Question

What kind of statistical test should I use? (Permutation test)

1

Entering edit mode

2.9 years ago

aa4120090 ▴ 10

I have the following sequence data

A_True: 45, 92, 134, 156, 199

A_Pred: 23, 44, 45, 46, 88, 156, 187, 188, 189, 210

These numbers represent the position in a sequence. The total length of sequence A is 230. A_True is actual positions (Ground truth). A_Pred is model predicted positions. So A_Pred is 10 model guess/predictions position out of 230 positions.

I would like to know if there is any statistical test that can evaluate whether set A_Pred hit/close to set A_True in terms of position (To check whether the position in set A_Pred is near to A_True or is it randomly picked)? And evaluate the following:

If the ten numbers on A_Pred overlap those in A_True, it means a perfect match, and a penalty of 4 extra numbers (Sequence 2 can predict/guess more numbers than sequence 1, but should have some penalty for mismatch).
92(in A_True) and 88(in A_Pred) has a distance difference of 4
199(in A_True) has a distance of 10 to 189(in A_Pred) and 11 to 188&210(in A_Pred)

I have more list pairs B_True,B_Pred,C_True,C_Pred... Any statistical tests can serve this purpose?

My other thought is to use combination 230C10 and find the statistically significant that it contains the number in set A_True. But combination cannot represent whether the prediction is "near" (88 in A_True is near to 92 in A_True) or not, as it treats every value as distinct numbers. My problem concerns the position.

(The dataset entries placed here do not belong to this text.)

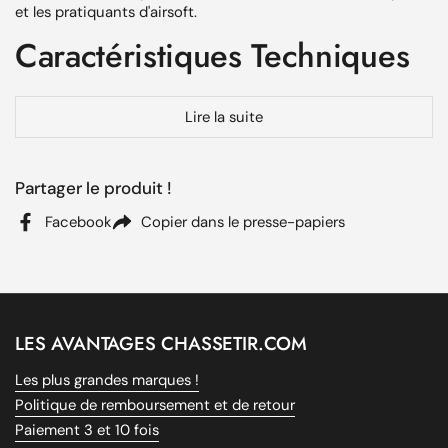
et les pratiquants d'airsoft.
Caractéristiques Techniques
Protection balistique supérieure
pour une sécurité
Lire la suite
maximale
Verres
incolores
offrant une visibilité optimale dans
diverses conditions
Partager le produit !
Système de
ventilation intégré
pour prévenir la
Facebook
Copier dans le presse-papiers
formation de buée
Design ergonomique pour un
confort
et un ajustement
supérieurs
Compatible avec le port de casques et équipements
tactiques
LES AVANTAGES CHASSETIR.COM
Disponible en
version étanche ou ultra-ventilée
selon
les besoins d'utilisation
Les plus grandes marques !
Politique de remboursement et de retour
Système de
dégagement rapide
pour un enlèvement
Paiement 3 et 10 fois
facile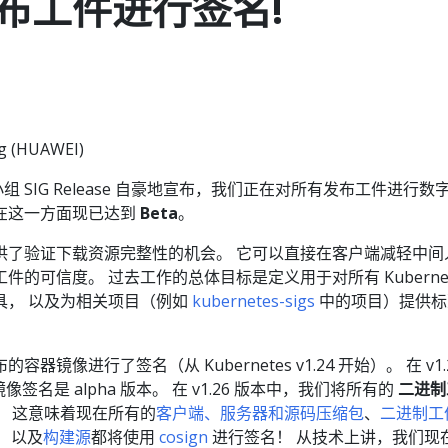
布工件进行签名!
g (HUAWEI)
兴趣小组 SIG Release 自豪地宣布，我们正在对所有发布工件进行数
es 在这一方面现已达到
Beta
。
供了验证下载资源完整性的机会。 它可以直接在客户端减轻中间
的可信度。 过去工作的总体目标是定义用于对所有 Kubernet
具， 以及为相关项目（例如
kubernetes-sigs
中的项目）提供标
镜像进行了签名（从 Kubernetes v1.24 开始）。 在 v1.
镜像签名是 alpha 版本。 在 v1.26 版本中，我们将所有的
二进制
！ 这意味着现在所有的
客户端、服务器和源码压缩包
、
二进制工
）
以及
构建源
都将使用
cosign
进行签名！ 从技术上讲，我们现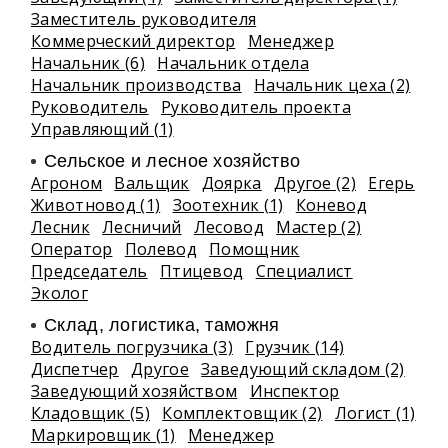
Заместитель руководителя
Коммерческий директор
Менеджер
Начальник (6)
Начальник отдела
Начальник производства
Начальник цеха (2)
Руководитель
Руководитель проекта
Управляющий (1)
Сельское и лесное хозяйство
Агроном
Вальщик
Доярка
Другое (2)
Егерь
Животновод (1)
Зоотехник (1)
Коневод
Лесник
Лесничий
Лесовод
Мастер (2)
Оператор
Полевод
Помощник
Председатель
Птицевод
Специалист
Эколог
Склад, логистика, таможня
Водитель погрузчика (3)
Грузчик (14)
Диспетчер
Другое
Заведующий складом (2)
Заведующий хозяйством
Инспектор
Кладовщик (5)
Комплектовщик (2)
Логист (1)
Маркировщик (1)
Менеджер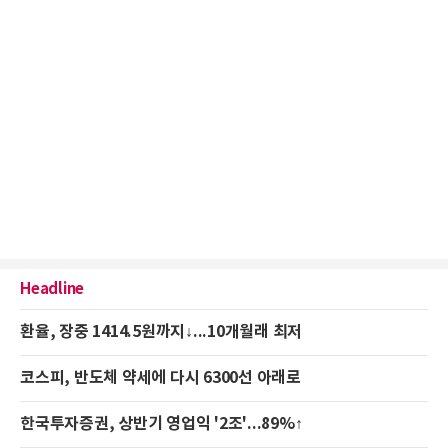
Headline
환율, 장중 1414.5원까지↓...10개월래 최저
코스피, 반도체 약세에 다시 6300선 아래로
한국투자증권, 상반기 영업익 '2조'...89%↑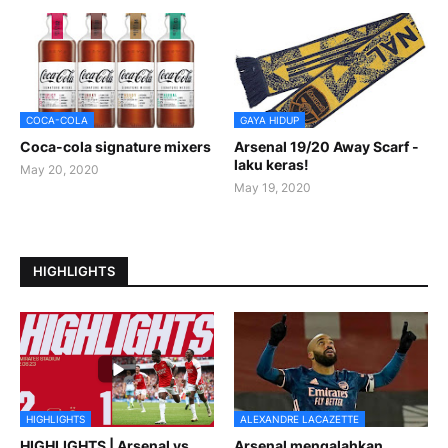
COCA-COLA
GAYA HIDUP
Coca-cola signature mixers
Arsenal 19/20 Away Scarf -
laku keras!
May 20, 2020
May 19, 2020
HIGHLIGHTS
HIGHLIGHTS
ALEXANDRE LACAZETTE
HIGHLIGHTS | Arsenal vs
Arsenal mengalahkan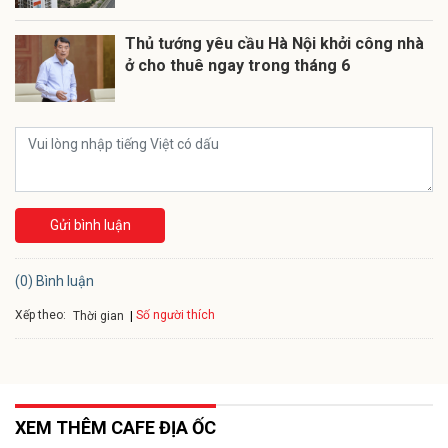
Thủ tướng yêu cầu Hà Nội khởi công nhà
ở cho thuê ngay trong tháng 6
Gửi bình luận
(0) Bình luận
Xếp theo:
Số người thích
Thời gian
XEM THÊM CAFE ĐỊA ỐC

sequence statistical test • 1.1k views

ADD COMMENT • link 2.9 years ago by aa4120090 ▴ 10

1

Entering edit mode

I don't know the answer, but just to sort of clarify the problem, if I were to guess 10 numbers between 1 and 230, and then calculate the distance between each guess, and the closest number in A_True (assuming no ordering of guesses), the sum of distances would be greater for my random guesses than your predictor (hopefully). And if I were to redo my guesses a million times I could build a curve reflecting the frequency distribution of distances generated by a random process, that could potentially be used to judge a predictor.

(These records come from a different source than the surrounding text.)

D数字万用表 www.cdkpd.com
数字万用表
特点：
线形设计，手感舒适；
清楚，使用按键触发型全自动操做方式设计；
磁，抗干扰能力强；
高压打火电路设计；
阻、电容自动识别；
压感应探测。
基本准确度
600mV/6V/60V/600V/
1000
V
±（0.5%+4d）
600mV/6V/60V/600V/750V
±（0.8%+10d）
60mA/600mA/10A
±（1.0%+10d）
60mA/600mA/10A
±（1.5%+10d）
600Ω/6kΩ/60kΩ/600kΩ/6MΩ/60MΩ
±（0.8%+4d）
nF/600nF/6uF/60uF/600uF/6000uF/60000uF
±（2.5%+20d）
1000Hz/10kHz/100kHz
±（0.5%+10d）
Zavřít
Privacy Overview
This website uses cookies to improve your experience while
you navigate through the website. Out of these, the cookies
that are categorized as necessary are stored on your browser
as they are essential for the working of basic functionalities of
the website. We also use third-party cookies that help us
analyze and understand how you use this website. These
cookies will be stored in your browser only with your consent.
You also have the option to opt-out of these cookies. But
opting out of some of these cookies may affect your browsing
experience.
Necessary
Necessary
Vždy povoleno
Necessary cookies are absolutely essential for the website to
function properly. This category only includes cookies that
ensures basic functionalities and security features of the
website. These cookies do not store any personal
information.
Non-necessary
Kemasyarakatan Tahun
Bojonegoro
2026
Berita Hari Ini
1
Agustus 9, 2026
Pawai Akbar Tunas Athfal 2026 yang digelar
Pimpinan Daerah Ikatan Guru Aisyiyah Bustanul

ADD REPLY • link 2.9 years ago by seidel 11k

0

Entering edit mode

Yes, may i ask what kind of statistic should I use to interpret the frequency distribution? Is there a technical name for this method?

ADD REPLY • link 2.9 years ago by aa4120090 ▴ 10

score 2 · Accepted Answer · 2022-01-21

You may want to try Kolmogorov-Smirnov test (KS) for two samples, which compares the distributions F(x) and G(x) of two independent one-dimensional samples. See here for python implementation of that function. The output is KS statistic and a p-value, and they are trying to test the null hypothesis that two samples came from different distributions. When KS statistic is 0 and p-value is 1, that means identical distributions. A large(er) KS statistic and a p-value < 0.05 confirms the null hypothesis, meaning that distributions are different.

A short python code with your data:

import numpy as np
from scipy.stats import ks_2samp

data1 = np.array([45, 92, 134, 156, 199])
data2 = np.array([23, 44, 45, 46, 88, 156, 187, 188, 189, 210])
ks_2samp(data1, data2)

The output:

Ks_2sampResult(statistic=0.3, pvalue=0.8618938799547571)

On the surface, this test rejects the null hypothesis of different distributions, which would indicate that predictions could be similar enough to true values. Yet part of the reason for not being able to reject the null hypothesis is that these are small samples. Here is what you get by testing two random distributions of 5 & 10 numbers in 0-200 range, which should be sufficiently similar to your true and predicted data.

data1a = np.random.randint(0, 200, 5)
data2a = np.random.randint(0, 200, 10)
ks_2samp(data1a, data2a)

Ks_2sampResult(statistic=0.4, pvalue=0.5402481714873653)
Ks_2sampResult(statistic=0.4, pvalue=0.5402481714873653)
Ks_2sampResult(statistic=0.8, pvalue=0.01159044044395834)
Ks_2sampResult(statistic=0.3, pvalue=0.8618938799547571)
Ks_2sampResult(statistic=0.6, pvalue=0.11032754154370181)

Only one of them comes close to confirming the null hypothesis, even though these are randomly drawn. This would be something to test comprehensively, but my guess is that in your case KS statistic <= 0.2 would mean good predictions, and larger values than that not good predictions.

Kullback–Leibler divergence may be worth checking out as well.